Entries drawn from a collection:
*** Block opens ***

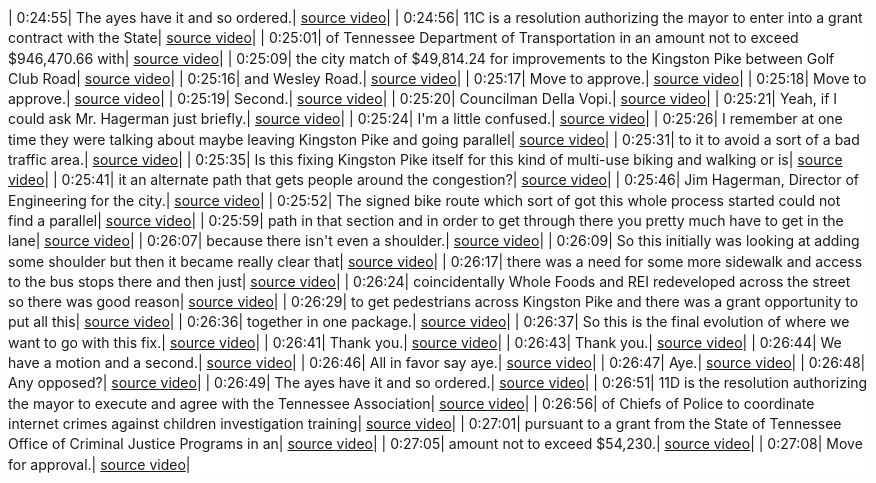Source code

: | 0:24:55| The ayes have it and so ordered.| [source video](https://archive.org/details/CityCouncil150901?start=1495)|
| 0:24:56| 11C is a resolution authorizing the mayor to enter into a grant contract with the State| [source video](https://archive.org/details/CityCouncil150901?start=1496)|
| 0:25:01| of Tennessee Department of Transportation in an amount not to exceed $946,470.66 with| [source video](https://archive.org/details/CityCouncil150901?start=1501)|
| 0:25:09| the city match of $49,814.24 for improvements to the Kingston Pike between Golf Club Road| [source video](https://archive.org/details/CityCouncil150901?start=1509)|
| 0:25:16| and Wesley Road.| [source video](https://archive.org/details/CityCouncil150901?start=1516)|
| 0:25:17| Move to approve.| [source video](https://archive.org/details/CityCouncil150901?start=1517)|
| 0:25:18| Move to approve.| [source video](https://archive.org/details/CityCouncil150901?start=1518)|
| 0:25:19| Second.| [source video](https://archive.org/details/CityCouncil150901?start=1519)|
| 0:25:20| Councilman Della Vopi.| [source video](https://archive.org/details/CityCouncil150901?start=1520)|
| 0:25:21| Yeah, if I could ask Mr. Hagerman just briefly.| [source video](https://archive.org/details/CityCouncil150901?start=1521)|
| 0:25:24| I'm a little confused.| [source video](https://archive.org/details/CityCouncil150901?start=1524)|
| 0:25:26| I remember at one time they were talking about maybe leaving Kingston Pike and going parallel| [source video](https://archive.org/details/CityCouncil150901?start=1526)|
| 0:25:31| to it to avoid a sort of a bad traffic area.| [source video](https://archive.org/details/CityCouncil150901?start=1531)|
| 0:25:35| Is this fixing Kingston Pike itself for this kind of multi-use biking and walking or is| [source video](https://archive.org/details/CityCouncil150901?start=1535)|
| 0:25:41| it an alternate path that gets people around the congestion?| [source video](https://archive.org/details/CityCouncil150901?start=1541)|
| 0:25:46| Jim Hagerman, Director of Engineering for the city.| [source video](https://archive.org/details/CityCouncil150901?start=1546)|
| 0:25:52| The signed bike route which sort of got this whole process started could not find a parallel| [source video](https://archive.org/details/CityCouncil150901?start=1552)|
| 0:25:59| path in that section and in order to get through there you pretty much have to get in the lane| [source video](https://archive.org/details/CityCouncil150901?start=1559)|
| 0:26:07| because there isn't even a shoulder.| [source video](https://archive.org/details/CityCouncil150901?start=1567)|
| 0:26:09| So this initially was looking at adding some shoulder but then it became really clear that| [source video](https://archive.org/details/CityCouncil150901?start=1569)|
| 0:26:17| there was a need for some more sidewalk and access to the bus stops there and then just| [source video](https://archive.org/details/CityCouncil150901?start=1577)|
| 0:26:24| coincidentally Whole Foods and REI redeveloped across the street so there was good reason| [source video](https://archive.org/details/CityCouncil150901?start=1584)|
| 0:26:29| to get pedestrians across Kingston Pike and there was a grant opportunity to put all this| [source video](https://archive.org/details/CityCouncil150901?start=1589)|
| 0:26:36| together in one package.| [source video](https://archive.org/details/CityCouncil150901?start=1596)|
| 0:26:37| So this is the final evolution of where we want to go with this fix.| [source video](https://archive.org/details/CityCouncil150901?start=1597)|
| 0:26:41| Thank you.| [source video](https://archive.org/details/CityCouncil150901?start=1601)|
| 0:26:43| Thank you.| [source video](https://archive.org/details/CityCouncil150901?start=1603)|
| 0:26:44| We have a motion and a second.| [source video](https://archive.org/details/CityCouncil150901?start=1604)|
| 0:26:46| All in favor say aye.| [source video](https://archive.org/details/CityCouncil150901?start=1606)|
| 0:26:47| Aye.| [source video](https://archive.org/details/CityCouncil150901?start=1607)|
| 0:26:48| Any opposed?| [source video](https://archive.org/details/CityCouncil150901?start=1608)|
| 0:26:49| The ayes have it and so ordered.| [source video](https://archive.org/details/CityCouncil150901?start=1609)|
| 0:26:51| 11D is the resolution authorizing the mayor to execute and agree with the Tennessee Association| [source video](https://archive.org/details/CityCouncil150901?start=1611)|
| 0:26:56| of Chiefs of Police to coordinate internet crimes against children investigation training| [source video](https://archive.org/details/CityCouncil150901?start=1616)|
| 0:27:01| pursuant to a grant from the State of Tennessee Office of Criminal Justice Programs in an| [source video](https://archive.org/details/CityCouncil150901?start=1621)|
| 0:27:05| amount not to exceed $54,230.| [source video](https://archive.org/details/CityCouncil150901?start=1625)|
| 0:27:08| Move for approval.| [source video](https://archive.org/details/CityCouncil150901?start=1628)|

*** Block closes ***

* About this exercise
Repeat the rows in the stretch from "0:24:55| The ayes" through "0:25:09| the city", changing "grant contract" to "funding agreement" and leaving everything else as it is.

* Result of the task
: | 0:24:55| The ayes have it and so ordered.| [source video](https://archive.org/details/CityCouncil150901?start=1495)|
| 0:24:56| 11C is a resolution authorizing the mayor to enter into a funding agreement with the State| [source video](https://archive.org/details/CityCouncil150901?start=1496)|
| 0:25:01| of Tennessee Department of Transportation in an amount not to exceed $946,470.66 with| [source video](https://archive.org/details/CityCouncil150901?start=1501)|
| 0:25:09| the city match of $49,814.24 for improvements to the Kingston Pike between Golf Club Road| [source video](https://archive.org/details/CityCouncil150901?start=1509)|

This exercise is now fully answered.